# [What this task involves]
Each line of the entries below that includes "into" belongs in your answer.

# [Records supplied]
..........
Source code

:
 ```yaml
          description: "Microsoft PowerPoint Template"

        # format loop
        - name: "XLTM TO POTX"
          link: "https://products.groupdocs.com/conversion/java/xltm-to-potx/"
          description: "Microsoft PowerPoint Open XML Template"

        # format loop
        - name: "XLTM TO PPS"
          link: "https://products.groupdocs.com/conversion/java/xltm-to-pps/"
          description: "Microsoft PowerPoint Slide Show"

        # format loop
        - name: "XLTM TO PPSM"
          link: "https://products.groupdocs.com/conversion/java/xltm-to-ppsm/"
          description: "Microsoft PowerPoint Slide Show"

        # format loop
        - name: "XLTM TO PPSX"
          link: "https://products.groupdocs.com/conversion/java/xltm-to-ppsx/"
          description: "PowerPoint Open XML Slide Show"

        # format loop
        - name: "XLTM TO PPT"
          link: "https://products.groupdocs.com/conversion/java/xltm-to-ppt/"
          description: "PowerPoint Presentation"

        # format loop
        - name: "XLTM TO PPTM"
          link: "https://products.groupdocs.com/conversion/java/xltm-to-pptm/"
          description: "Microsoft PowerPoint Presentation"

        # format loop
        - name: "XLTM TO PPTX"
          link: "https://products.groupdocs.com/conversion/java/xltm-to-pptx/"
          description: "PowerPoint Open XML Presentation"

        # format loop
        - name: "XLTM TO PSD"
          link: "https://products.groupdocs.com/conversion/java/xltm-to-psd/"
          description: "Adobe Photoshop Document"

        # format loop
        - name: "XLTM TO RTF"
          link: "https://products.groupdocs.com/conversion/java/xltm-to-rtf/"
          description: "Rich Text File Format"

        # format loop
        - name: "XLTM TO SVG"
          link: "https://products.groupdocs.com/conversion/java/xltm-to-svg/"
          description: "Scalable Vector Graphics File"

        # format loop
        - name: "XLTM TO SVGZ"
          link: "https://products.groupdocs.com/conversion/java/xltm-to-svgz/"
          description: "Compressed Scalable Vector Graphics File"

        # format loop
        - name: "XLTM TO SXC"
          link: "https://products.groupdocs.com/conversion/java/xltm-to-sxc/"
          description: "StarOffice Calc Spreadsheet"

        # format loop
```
..........
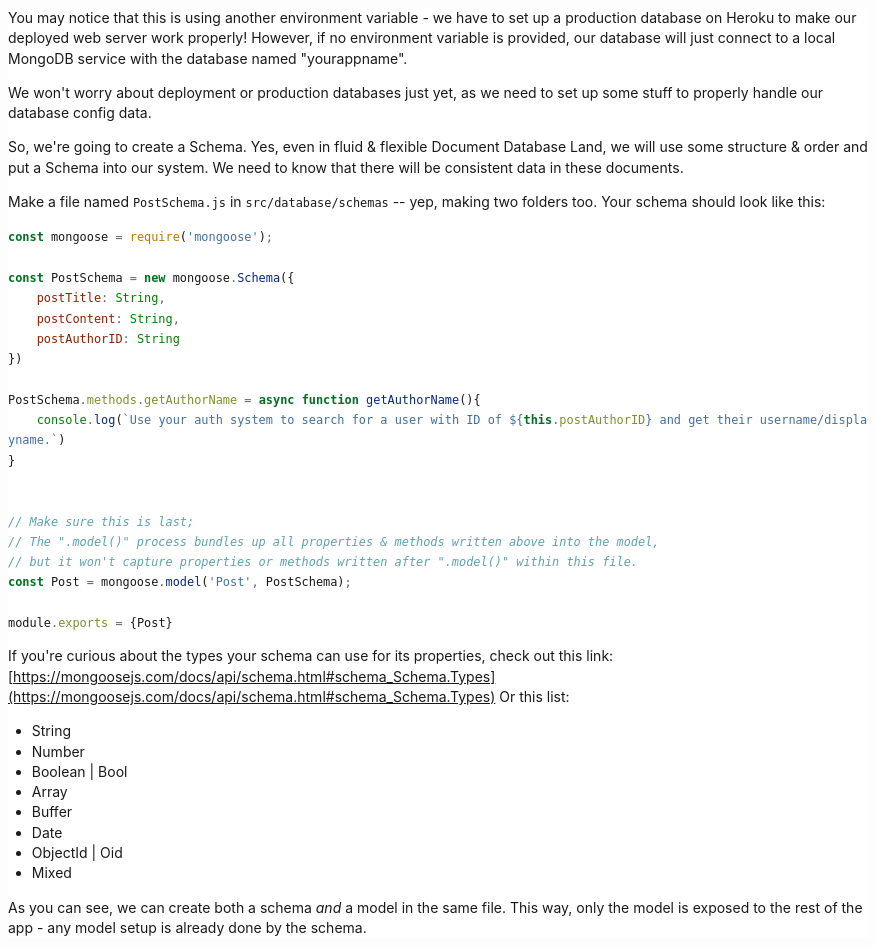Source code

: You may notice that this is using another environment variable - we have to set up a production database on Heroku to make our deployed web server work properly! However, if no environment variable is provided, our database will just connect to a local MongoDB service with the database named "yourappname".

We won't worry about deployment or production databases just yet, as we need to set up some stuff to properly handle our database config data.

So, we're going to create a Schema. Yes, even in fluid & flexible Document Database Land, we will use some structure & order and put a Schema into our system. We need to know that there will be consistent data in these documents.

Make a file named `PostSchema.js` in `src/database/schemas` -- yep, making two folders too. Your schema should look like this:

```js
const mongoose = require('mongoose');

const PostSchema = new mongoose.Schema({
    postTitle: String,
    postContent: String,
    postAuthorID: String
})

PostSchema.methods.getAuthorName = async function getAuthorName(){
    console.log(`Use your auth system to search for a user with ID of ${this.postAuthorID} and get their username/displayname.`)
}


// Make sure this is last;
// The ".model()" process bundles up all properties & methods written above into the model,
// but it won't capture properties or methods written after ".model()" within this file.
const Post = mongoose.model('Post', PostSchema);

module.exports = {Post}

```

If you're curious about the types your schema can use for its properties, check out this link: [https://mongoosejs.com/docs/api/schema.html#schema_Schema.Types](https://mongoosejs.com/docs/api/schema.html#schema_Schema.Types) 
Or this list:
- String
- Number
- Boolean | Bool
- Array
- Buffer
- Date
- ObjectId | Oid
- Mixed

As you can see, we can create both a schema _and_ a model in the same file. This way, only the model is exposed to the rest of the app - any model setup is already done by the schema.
..........
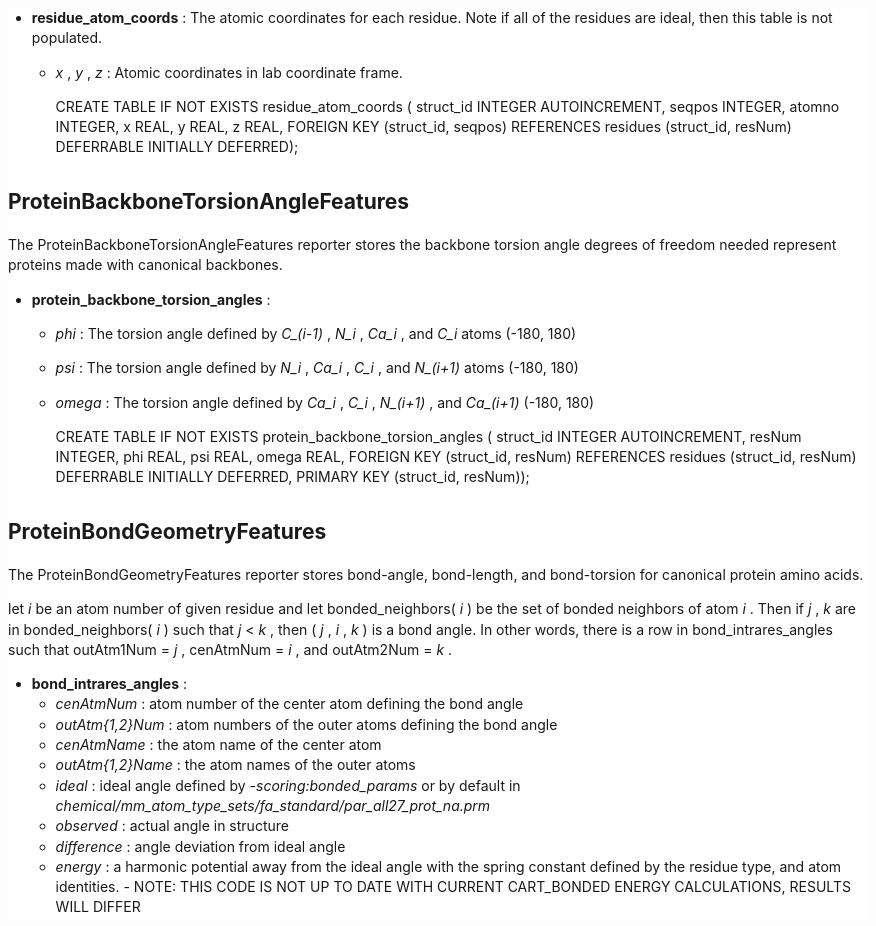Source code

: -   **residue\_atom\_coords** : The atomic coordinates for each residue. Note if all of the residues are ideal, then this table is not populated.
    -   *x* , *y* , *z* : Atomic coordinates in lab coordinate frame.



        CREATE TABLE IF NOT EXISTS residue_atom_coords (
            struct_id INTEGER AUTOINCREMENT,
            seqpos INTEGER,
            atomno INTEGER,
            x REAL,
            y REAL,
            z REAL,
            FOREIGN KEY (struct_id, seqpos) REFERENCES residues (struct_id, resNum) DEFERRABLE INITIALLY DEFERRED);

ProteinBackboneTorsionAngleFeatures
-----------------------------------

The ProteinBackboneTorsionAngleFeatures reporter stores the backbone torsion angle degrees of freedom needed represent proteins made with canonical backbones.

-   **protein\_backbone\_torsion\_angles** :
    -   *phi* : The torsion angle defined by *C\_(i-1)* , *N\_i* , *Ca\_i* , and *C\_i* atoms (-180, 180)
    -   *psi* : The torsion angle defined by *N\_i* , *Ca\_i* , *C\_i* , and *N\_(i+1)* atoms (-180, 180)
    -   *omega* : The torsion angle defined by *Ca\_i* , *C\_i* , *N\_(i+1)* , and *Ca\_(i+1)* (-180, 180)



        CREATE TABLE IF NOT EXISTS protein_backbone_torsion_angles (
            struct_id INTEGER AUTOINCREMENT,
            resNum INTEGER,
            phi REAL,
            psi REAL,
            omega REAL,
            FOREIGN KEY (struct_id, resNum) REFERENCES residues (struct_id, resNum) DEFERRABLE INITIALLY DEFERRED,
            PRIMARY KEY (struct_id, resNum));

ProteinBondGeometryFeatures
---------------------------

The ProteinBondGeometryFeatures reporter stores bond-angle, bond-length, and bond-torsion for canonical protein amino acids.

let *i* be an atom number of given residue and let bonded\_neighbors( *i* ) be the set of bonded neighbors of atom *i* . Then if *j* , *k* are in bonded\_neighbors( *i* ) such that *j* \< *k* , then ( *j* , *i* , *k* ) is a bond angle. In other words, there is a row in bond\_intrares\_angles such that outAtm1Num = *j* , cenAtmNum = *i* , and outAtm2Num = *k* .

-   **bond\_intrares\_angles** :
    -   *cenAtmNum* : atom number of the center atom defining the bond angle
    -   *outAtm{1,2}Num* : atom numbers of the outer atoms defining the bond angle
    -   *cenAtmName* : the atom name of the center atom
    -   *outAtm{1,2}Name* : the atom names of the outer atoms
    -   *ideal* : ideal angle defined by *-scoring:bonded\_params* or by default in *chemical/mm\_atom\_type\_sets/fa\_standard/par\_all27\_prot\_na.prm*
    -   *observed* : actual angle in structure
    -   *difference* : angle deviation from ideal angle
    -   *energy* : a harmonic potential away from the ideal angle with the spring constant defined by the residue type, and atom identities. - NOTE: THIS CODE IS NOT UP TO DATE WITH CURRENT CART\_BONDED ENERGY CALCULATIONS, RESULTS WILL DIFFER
..........
# [Output for this task]
So, we're going to create a Schema. Yes, even in fluid & flexible Document Database Land, we will use some structure & order and put a Schema into our system. We need to know that there will be consistent data in these documents.
// The ".model()" process bundles up all properties & methods written above into the model,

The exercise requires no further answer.